# Excerpted passage
Recently I find myself, more than ever before, explaining why I teach what I teach. Why slow yoga?
Maybe the lack of slow practice offered is a Berlin thing - a typical big city phenomenon when an overload of options, stimuli, experiences to consume, places to see and people to meet sends us spiraling off in thousand different directions (off our center). Or maybe it is my own evolutionary thing - my personal quest for ways to slow down cannot BUT reflect in my practice and in what I want to share with my community.
At different stages in our lives, different practices appeal to us. Also at different stages in our lives, different practices serve us best. What appeals to us and what serves us best, are not necessarily the same thing. I've been lucky to have great open-minded teachers to facilitate and guide my practice. But to be honest - mostly I bow down to grace - as when I have been ready, what no longer serves me, would become painfully visible and fall away on its own accord.

# Brief
Please repeat the slow yoga piece word for word, beginning at the words "Maybe the lack" and stopping after "its own accord.". You won't need the data for anything.

# Data block
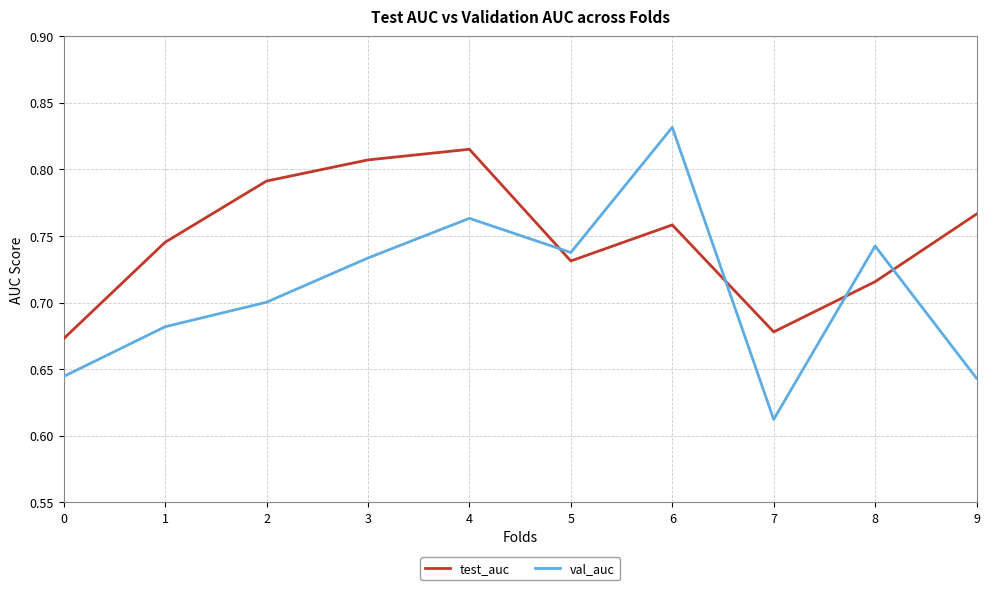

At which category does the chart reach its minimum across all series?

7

# Response area
Maybe the lack of slow practice offered is a Berlin thing - a typical big city phenomenon when an overload of options, stimuli, experiences to consume, places to see and people to meet sends us spiraling off in thousand different directions (off our center). Or maybe it is my own evolutionary thing - my personal quest for ways to slow down cannot BUT reflect in my practice and in what I want to share with my community.
At different stages in our lives, different practices appeal to us. Also at different stages in our lives, different practices serve us best. What appeals to us and what serves us best, are not necessarily the same thing. I've been lucky to have great open-minded teachers to facilitate and guide my practice. But to be honest - mostly I bow down to grace - as when I have been ready, what no longer serves me, would become painfully visible and fall away on its own accord.